A decade ago a typical Manhattan combination was closer to 3,000 square feet. “Now 6,000 square feet is the new 3,000 square feet,” said Kelly Mack, the president of Corcoran Sunshine Marketing Group. “The highest tier of buyers is really looking to create these mini-megamansions in the sky.”
Even without combinations, the average high-end apartment size has grown over the past decade as developers have recognized the demand for larger and larger. When the Time Warner Center opened for business in 2001, the average size of its apartments was 2,217 square feet. In 2003, at 1 Beacon Court, it grew to 2,362 square feet. Then, in 2005, the developers of 15 Central Park West built apartments averaging 2,655 square feet, according to Corcoran Sunshine.
The latest is 157 West 57th Street (One57, as it is branded), which opened for sales this year with an average apartment size of 3,584 square feet. In fact, more than half of the condos in the building have 3,000 square feet or more, said Gary Barnett, the president of Extell Development Company, which is building One57.
Yet even with 10 full-floor apartments selling for about $50 million each and a duplex penthouse listed at $115 million, Mr. Barnett was finding that demand among the world’s superrich for the largest apartments was heavier than he expected. The full-floor apartments — all bought by billionaires — are almost gone. So two months ago, the developer combined smaller apartments into four apartments of 5,500 square feet each that could be configured with five bedrooms or with four bedrooms and a library. Asking price: around $35 million apiece.
“As pricing has escalated,” Mr. Barnett said, “you are reaching into a new class of buyer, a wealthier class of buyer, and they want to live graciously. It is not the amount of bedrooms that counts, it is the graciousness of the space that matters.”
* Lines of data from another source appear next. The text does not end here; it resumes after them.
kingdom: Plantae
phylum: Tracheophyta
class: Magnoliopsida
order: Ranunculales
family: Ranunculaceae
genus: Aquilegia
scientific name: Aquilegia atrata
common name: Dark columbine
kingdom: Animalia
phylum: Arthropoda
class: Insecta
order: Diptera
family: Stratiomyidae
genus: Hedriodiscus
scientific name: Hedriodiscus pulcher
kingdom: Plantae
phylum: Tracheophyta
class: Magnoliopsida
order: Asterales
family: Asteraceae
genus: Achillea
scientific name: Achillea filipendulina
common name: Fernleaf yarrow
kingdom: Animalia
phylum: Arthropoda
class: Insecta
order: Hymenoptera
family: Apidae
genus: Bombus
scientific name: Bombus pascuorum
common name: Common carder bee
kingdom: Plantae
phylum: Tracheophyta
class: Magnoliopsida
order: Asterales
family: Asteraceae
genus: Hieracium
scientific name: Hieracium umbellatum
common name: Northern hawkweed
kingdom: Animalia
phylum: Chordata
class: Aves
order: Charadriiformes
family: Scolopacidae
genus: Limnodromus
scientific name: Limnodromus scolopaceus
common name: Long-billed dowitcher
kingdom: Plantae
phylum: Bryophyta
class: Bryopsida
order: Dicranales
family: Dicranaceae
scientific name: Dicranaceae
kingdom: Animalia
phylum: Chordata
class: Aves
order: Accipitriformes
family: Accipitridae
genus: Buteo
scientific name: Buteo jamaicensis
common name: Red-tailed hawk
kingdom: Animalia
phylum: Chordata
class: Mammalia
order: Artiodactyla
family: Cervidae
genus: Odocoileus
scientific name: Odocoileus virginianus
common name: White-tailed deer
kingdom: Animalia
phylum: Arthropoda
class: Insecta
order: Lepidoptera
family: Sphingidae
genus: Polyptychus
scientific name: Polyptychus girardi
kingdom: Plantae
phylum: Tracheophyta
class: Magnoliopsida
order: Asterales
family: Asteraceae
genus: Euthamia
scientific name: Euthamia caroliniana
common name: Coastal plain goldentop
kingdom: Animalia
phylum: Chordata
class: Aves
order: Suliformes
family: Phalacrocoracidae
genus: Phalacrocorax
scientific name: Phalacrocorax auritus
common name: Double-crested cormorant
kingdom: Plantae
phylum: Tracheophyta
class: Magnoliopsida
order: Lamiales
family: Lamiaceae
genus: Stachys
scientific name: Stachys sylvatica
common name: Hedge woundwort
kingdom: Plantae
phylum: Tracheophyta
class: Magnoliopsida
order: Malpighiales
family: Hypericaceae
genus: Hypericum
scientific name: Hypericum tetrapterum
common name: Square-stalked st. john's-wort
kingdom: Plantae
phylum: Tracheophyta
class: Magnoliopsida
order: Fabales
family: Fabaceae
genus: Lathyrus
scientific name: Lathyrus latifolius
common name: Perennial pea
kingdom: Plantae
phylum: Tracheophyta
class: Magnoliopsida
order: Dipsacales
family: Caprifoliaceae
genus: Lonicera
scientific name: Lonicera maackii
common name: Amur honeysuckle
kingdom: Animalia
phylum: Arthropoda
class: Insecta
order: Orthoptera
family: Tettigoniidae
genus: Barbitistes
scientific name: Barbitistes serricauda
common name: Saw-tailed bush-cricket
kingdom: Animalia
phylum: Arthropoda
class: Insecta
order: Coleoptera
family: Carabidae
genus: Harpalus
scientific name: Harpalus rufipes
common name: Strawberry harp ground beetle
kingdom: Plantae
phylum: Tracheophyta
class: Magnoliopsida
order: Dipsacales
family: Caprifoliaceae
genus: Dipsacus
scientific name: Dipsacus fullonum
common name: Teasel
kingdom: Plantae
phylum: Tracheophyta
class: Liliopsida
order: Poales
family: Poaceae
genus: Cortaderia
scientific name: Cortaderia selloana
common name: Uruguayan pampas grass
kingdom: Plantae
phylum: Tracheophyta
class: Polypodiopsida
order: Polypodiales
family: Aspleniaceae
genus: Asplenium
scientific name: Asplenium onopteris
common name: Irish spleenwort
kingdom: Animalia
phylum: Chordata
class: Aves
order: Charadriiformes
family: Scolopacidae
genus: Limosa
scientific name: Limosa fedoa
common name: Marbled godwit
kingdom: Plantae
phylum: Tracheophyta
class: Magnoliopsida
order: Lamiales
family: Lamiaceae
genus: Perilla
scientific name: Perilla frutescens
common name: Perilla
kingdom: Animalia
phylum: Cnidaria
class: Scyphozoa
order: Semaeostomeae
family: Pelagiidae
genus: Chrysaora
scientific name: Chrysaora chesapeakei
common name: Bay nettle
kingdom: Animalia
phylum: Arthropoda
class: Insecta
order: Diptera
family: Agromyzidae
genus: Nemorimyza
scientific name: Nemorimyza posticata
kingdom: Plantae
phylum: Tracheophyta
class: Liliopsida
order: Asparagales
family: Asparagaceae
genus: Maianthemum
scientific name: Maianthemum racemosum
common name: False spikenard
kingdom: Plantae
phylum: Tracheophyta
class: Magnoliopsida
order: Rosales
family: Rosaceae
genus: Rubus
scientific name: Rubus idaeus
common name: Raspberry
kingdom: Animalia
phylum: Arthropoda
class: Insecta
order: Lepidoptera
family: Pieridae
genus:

Because the demand for apartments in lower Manhattan is global and from extremely wealthy people, simply relaxing restrictions on height or preservation is unlikely to bring down apartment prices. As the price of residential space per square foot declines people will consume more space per apartment. The difference between Time Warner Center and 15 CPW is about 25% of the TWC apartment size. Every five TWC apartments are four 15 CPW apartments. That's just new construction. Combinations are reducing the supply of apartments in older buildings. (I've posted about this previously.) Those arguing that current land use regulations are getting in the way of the market should be prepared for plausible market-based outcomes that are no more socially optimal, at least do not offer cheaper rents, than the current system.